本来往常都是在拐角处停车的,这是许灿阳的意见。
不过这次,直接停在了许灿阳的电视台门口,因为许灿阳还没有下班,他倚在车上,抽了根烟,微微皱着眉头。
过了好久,许灿阳才下班,她是和一群同事一起下楼的,在说着笑着,很开心的样子。
看到高韶青在楼下抽烟,显然吓了一跳,许灿阳的同事都在她的耳边说道,“灿阳,吊了一个高富帅哈~~”
“灿阳,你老公真帅,而且很体贴~”
“灿阳,你好好把握哈,要是不喜欢了,我不介意捡二手的~~”
接着在电视台大门口,人群悉数散去,许灿阳上了高韶青的车。
“今天怎么这么早来接我了?”许灿阳忍不住问道。
“公司里的事情忙完了,想来接灿阳就来了!”他声音低沉,有些沙哑。
“那为什么不在拐角的地方等我,你的车这么乍眼!”许灿阳好像有几分埋怨的口气。
“没想那么多!”
的确,心里有一股气,一直催促他直接开到了许灿阳的办公楼下,没想那么多。
两个人很快到了家,天色还早得很,高师傅还在做饭。
高韶青拉着许灿阳的手上了楼,许灿阳很纳闷,不知道高韶青要干什么!
进了高韶青的房间,高韶青猛然把她抵在了门上,开始亲吻许灿阳,那种吻相当相当温柔,不过许灿阳却能够体会得出来,他在刻意压制自己的脾气,很温柔,很温柔,他的手探进许灿阳的衣服里面,抚.摸着里面的柔软。
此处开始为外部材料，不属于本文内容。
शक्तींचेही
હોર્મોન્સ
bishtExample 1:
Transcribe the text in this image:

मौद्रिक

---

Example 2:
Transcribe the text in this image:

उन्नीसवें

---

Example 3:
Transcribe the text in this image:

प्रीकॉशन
而且,难道是因为怀孕的缘故么?许灿阳觉得那里好像变大了一点点。
不过,究竟是因为怀孕变大的,还是让他给-----
许灿阳不知道。
高韶青把许灿阳抱起来,到了床上。
许灿阳不知道他今天为什么这样急不可待,早早地把她从台里接回来就是为了这个么?
他的手在解着许灿阳的衣服,整个动作都非常非常温柔。
比起十年前的那次,温柔多了。
因为他在刻意压制着自己。
他进.入了许灿阳,因为已经不是第一次了,所以许灿阳并不觉得痛,只是呼吸渐渐地变强。
虽然动作温柔,可还是会让许灿阳欲.死.欲.仙。
高韶青在许灿阳的耳畔喃声低语,哑声说了一句,“当时,很痛么?”
“什么?”许灿阳不知道他问的是什么。
“十年前,很痛么?都痛哭了!那次是我喝醉了酒,不温柔!”他轻吻着许灿阳的脸。
许灿阳心里不解啊,十年前的那次,虽然他想起来了,可是,自己当时疼哭了他是怎么知道的?当时黑灯瞎火的?
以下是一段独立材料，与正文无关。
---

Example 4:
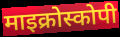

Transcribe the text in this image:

माइक्रोस्कोपी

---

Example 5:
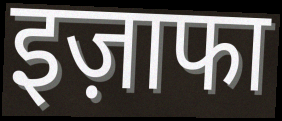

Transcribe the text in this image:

इज़ाफा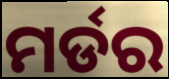
ମର୍ଡର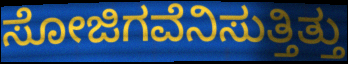
ಸೋಜಿಗವೆನಿಸುತ್ತಿತ್ತುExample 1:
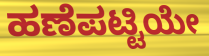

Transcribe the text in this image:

ಹಣೆಪಟ್ಟಿಯೇ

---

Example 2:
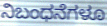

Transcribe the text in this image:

ನಿಬಂಧನೆಗಳೂ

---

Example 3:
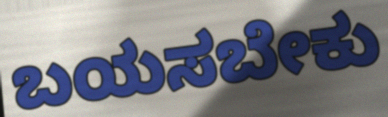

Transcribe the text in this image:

ಬಯಸಬೇಕು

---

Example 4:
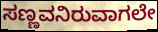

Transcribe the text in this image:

ಸಣ್ಣವನಿರುವಾಗಲೇ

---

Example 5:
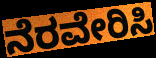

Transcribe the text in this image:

ನೆರವೇರಿಸಿ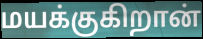
மயக்குகிறான்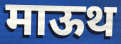
माऊथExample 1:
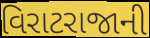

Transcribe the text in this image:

વિરાટરાજાની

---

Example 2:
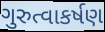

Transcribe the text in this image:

ગુરુત્વાકર્ષણ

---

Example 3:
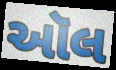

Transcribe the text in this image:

ઑલ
而且今天他这么早把自己从电视台接回来,肯定也和他刚才说的话有关!
本来两个人正在兴头上,一次又一次充入云霄的体验让她的脑子里都是残缺的片段。
所以,下面的事情,她已经无暇去想了。
许灿阳的身上已然一丝不挂,正好她也要换衣服,顺便换上了家居服,高韶青也正在换衣服。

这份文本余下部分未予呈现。